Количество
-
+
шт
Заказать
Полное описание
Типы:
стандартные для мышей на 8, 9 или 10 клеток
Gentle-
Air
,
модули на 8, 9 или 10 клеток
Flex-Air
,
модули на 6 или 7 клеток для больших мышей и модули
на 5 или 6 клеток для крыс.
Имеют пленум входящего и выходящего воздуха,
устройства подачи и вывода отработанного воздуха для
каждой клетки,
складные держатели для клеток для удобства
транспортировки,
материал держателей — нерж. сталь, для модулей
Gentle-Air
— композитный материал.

EXERCISE GOAL: Scan the entries above for the word "воздуха" and collect each line holding it.

TASK RESPONSE:
Имеют пленум входящего и выходящего воздуха,
устройства подачи и вывода отработанного воздуха для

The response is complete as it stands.